Supreme Court Begins Hearing Arguments Whether It Can Dissolve Marriages

A five-judge Constitution bench observed that under the Hindu Marriage Act, the divorce is based on fault theory but the irretrievable breakdown of the marriage could be a ground reality of the situation.

Supreme Court Begins Hearing Arguments Whether It Can Dissolve Marriages

The arguments will continue on dissolution of marriage on Thursday.

New Delhi:

The Supreme Court Wednesday commenced hearing arguments to decide broad parameters for exercising its vast powers under Article 142 of the Constitution to dissolve marriages between consenting couples without referring them to family courts.

It will also look at whether its sweeping powers under Article 142 are inhibited in any manner in a scenario where a marriage has irretrievably broken down but one of the parties is resisting divorce.

Article 142 of the Constitution deals with the enforcement of decrees and orders of the top court to provide "complete justice" in just about any case before it.

A five-judge Constitution bench headed by Justice S K Kaul observed that under the Hindu Marriage Act, the divorce is based on fault theory but the irretrievable breakdown of the marriage could be a ground reality of the situation.

In fault theory of divorce, one of the spouses requests the court that divorce be granted because of some fault of the other spouse.

"Two very good people may not be good partners," said the bench, which also comprised Justices Sanjiv Khanna, A S Oka, Vikram Nath, and J K Maheshwari.

"Sometimes we have come across cases where people have even lived together for a considerable period of time and then marriage breaks down," it said.

Senior advocate Indira Jaising, who is assisting the court as amicus curiae, said generally there are allegations and counter allegations when a divorce petition is filed.

On the issue of fault theory, Justice Kaul observed, "This is also, to my mind, very subjective.

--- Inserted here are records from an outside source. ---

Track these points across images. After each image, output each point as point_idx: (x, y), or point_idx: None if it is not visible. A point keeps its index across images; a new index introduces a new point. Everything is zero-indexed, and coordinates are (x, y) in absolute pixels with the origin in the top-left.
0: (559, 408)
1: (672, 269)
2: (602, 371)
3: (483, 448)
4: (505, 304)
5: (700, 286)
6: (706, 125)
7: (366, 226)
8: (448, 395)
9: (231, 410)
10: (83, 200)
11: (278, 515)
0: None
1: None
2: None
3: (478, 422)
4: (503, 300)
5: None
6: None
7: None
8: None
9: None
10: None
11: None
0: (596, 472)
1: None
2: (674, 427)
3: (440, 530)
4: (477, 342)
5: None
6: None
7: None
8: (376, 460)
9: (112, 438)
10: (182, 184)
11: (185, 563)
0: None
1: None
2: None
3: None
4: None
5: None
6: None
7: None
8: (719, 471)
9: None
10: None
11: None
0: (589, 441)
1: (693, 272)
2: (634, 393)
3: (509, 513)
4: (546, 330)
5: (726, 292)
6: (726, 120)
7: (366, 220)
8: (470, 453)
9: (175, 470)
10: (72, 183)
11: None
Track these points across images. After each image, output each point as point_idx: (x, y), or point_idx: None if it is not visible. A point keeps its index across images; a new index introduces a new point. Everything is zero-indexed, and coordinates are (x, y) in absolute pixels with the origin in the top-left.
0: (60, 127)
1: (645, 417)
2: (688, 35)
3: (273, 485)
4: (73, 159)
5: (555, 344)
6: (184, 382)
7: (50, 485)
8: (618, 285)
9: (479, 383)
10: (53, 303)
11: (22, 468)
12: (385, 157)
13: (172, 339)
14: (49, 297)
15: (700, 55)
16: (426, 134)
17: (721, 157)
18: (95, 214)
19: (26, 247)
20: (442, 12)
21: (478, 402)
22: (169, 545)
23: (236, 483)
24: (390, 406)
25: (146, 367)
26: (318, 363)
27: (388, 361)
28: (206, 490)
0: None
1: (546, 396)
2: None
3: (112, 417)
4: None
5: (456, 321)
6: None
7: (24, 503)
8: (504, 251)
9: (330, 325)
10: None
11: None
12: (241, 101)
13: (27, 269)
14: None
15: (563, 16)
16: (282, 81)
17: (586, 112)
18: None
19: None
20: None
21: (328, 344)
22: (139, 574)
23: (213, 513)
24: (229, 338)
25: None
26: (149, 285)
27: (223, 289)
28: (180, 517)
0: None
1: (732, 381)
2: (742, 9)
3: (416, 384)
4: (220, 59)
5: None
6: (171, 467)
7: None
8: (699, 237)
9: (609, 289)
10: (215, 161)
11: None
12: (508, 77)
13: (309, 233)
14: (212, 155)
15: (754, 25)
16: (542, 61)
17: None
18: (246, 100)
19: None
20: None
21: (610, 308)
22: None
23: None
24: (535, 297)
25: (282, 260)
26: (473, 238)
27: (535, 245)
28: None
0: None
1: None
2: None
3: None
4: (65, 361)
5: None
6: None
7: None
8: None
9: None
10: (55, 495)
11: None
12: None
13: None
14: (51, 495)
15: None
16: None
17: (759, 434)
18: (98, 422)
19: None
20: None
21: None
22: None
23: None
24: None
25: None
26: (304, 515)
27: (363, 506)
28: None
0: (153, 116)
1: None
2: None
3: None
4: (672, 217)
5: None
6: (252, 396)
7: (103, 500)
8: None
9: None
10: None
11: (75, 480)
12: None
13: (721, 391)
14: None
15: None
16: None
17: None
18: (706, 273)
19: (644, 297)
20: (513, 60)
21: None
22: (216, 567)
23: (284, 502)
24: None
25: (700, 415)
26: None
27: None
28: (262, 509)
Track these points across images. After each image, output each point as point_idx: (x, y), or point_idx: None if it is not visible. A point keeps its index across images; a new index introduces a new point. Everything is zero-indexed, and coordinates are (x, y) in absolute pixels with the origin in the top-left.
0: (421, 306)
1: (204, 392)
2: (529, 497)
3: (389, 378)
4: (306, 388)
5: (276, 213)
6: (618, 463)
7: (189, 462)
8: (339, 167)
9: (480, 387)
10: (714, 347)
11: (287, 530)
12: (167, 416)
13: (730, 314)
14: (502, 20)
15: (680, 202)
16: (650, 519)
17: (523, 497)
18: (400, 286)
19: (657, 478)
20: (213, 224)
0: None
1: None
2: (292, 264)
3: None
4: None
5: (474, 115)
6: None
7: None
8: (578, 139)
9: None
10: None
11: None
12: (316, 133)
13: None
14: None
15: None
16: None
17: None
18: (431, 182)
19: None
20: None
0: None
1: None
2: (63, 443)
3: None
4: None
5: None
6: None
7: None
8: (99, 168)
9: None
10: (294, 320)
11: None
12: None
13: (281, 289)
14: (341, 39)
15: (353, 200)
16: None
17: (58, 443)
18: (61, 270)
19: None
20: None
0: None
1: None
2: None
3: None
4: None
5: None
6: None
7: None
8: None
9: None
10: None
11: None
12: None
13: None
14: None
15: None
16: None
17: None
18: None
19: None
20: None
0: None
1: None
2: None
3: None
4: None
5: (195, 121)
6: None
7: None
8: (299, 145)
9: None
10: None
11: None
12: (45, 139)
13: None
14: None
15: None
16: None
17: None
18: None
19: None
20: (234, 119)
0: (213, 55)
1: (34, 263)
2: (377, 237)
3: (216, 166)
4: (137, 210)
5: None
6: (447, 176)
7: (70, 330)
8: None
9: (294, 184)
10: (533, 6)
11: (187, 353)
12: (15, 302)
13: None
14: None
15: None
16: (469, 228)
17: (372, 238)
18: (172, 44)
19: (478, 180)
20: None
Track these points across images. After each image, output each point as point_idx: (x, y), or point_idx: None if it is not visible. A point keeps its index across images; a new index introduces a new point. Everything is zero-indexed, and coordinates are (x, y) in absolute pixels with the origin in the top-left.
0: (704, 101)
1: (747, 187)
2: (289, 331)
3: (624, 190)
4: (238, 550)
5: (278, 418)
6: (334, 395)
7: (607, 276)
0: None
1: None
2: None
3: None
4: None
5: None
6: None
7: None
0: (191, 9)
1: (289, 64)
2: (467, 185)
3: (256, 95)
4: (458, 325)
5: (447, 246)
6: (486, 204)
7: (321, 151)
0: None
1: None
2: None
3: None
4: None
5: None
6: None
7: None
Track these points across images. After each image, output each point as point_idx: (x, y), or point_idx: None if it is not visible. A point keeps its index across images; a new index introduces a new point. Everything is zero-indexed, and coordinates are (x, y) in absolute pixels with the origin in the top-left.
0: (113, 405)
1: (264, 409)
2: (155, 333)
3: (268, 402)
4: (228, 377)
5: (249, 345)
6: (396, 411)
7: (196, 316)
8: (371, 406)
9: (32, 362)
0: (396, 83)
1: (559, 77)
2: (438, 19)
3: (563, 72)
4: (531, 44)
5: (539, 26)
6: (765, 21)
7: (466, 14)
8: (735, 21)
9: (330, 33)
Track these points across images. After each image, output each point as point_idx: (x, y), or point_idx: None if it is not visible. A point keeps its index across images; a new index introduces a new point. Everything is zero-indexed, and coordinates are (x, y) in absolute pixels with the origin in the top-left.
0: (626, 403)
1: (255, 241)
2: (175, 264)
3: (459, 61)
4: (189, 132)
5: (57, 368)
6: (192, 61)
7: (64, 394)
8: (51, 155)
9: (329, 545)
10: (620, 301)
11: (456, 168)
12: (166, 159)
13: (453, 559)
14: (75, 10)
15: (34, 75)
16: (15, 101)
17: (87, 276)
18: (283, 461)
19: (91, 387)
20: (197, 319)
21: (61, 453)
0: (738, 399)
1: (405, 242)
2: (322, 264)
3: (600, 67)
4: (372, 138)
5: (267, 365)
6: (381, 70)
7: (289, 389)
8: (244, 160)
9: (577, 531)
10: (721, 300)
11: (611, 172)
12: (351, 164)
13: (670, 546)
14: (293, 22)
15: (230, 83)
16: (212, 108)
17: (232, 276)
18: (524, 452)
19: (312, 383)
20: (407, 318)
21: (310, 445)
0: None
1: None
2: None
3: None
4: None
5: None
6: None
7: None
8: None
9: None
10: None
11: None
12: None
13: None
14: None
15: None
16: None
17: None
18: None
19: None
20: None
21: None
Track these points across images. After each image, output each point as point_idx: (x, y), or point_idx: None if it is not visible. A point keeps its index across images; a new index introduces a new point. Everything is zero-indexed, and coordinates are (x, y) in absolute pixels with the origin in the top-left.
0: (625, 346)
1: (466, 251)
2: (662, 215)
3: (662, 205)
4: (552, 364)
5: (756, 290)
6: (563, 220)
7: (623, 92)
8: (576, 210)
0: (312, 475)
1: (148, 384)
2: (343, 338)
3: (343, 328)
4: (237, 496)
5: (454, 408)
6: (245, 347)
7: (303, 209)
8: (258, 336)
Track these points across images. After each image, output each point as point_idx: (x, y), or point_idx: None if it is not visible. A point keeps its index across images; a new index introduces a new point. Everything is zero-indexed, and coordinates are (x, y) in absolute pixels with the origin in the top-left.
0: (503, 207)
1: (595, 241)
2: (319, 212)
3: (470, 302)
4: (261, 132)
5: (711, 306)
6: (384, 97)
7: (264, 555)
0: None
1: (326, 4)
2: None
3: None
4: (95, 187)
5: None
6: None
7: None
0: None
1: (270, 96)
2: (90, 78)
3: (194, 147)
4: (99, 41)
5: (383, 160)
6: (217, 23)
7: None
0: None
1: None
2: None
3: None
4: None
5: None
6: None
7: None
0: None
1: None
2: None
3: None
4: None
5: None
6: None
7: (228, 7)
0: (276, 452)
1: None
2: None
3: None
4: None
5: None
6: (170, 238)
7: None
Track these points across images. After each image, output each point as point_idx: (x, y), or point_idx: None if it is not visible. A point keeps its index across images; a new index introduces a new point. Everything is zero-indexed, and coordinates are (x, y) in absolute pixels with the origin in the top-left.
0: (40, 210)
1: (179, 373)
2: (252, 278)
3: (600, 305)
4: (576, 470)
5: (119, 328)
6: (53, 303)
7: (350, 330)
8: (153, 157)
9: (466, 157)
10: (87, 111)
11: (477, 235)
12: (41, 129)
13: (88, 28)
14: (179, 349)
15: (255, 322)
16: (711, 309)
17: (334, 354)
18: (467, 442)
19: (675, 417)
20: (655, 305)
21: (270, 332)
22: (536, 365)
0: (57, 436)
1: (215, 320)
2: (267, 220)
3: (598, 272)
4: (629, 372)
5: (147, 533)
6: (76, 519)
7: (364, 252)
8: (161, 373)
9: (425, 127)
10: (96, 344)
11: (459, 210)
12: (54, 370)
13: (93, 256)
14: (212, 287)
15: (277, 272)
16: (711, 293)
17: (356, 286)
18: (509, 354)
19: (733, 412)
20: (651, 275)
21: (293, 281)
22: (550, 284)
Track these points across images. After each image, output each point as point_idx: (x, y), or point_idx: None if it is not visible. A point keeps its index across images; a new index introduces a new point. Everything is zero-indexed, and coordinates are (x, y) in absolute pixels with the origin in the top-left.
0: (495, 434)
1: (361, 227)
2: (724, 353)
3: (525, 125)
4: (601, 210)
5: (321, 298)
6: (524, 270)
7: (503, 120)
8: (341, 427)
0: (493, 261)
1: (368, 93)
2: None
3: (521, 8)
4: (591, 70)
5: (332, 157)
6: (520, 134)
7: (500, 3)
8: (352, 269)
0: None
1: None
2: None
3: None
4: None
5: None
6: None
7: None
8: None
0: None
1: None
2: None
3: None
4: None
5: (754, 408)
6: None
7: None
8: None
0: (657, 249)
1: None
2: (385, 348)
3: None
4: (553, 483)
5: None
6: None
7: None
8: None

What is a fault theory?".

"See, somebody may say there are allegations made, she does not get up in the morning and give my parents tea. Is it a fault theory? You could have done the making of the tea better, maybe," he observed.

The bench observed a lot of disputes arise from the "social norm", where one thinks that the lady must do this or the gentleman must do this.

"And from there we attribute fault. This is another concern that I have that what we attribute is fault is not really a fault but it is understanding of a social norm (as to) how a particular thing ought to be done," Justice Kaul observed.

He said these norms are rapidly changing and this is the ground reality.

Ms Jaising noted that is why the top court had earlier held that public policy is not frozen in time. The bench wanted to know whether in a divorce proceeding must a fault be attributed to somebody. Justice Kaul said he has seen cases where the man was resisting divorce even when the woman did not want anything from him as she had a better capacity to earn and was in a better position.

The arguments will continue on Thursday.

Two questions, including whether the exercise of such jurisdiction by the SC under Article 142 should not be made at all or whether such exercise should be left to be determined in the facts of every case, were earlier referred to a constitution bench.

One of the questions, which has been referred, is -- what could be the broad parameters for the exercise of powers under Article 142 of the Constitution to dissolve a marriage between the consenting parties without referring the parties to the family court to wait for the mandatory period prescribed under section 13-B of the Hindu Marriage Act. On September 20, the top court had said, "We do believe that another question which would require consideration would be whether the power under Article 142 of the Constitution of India is inhibited in any manner in a scenario where there is an irretrievable breakdown of marriage in the opinion of the court but one of the parties is not consenting to the terms."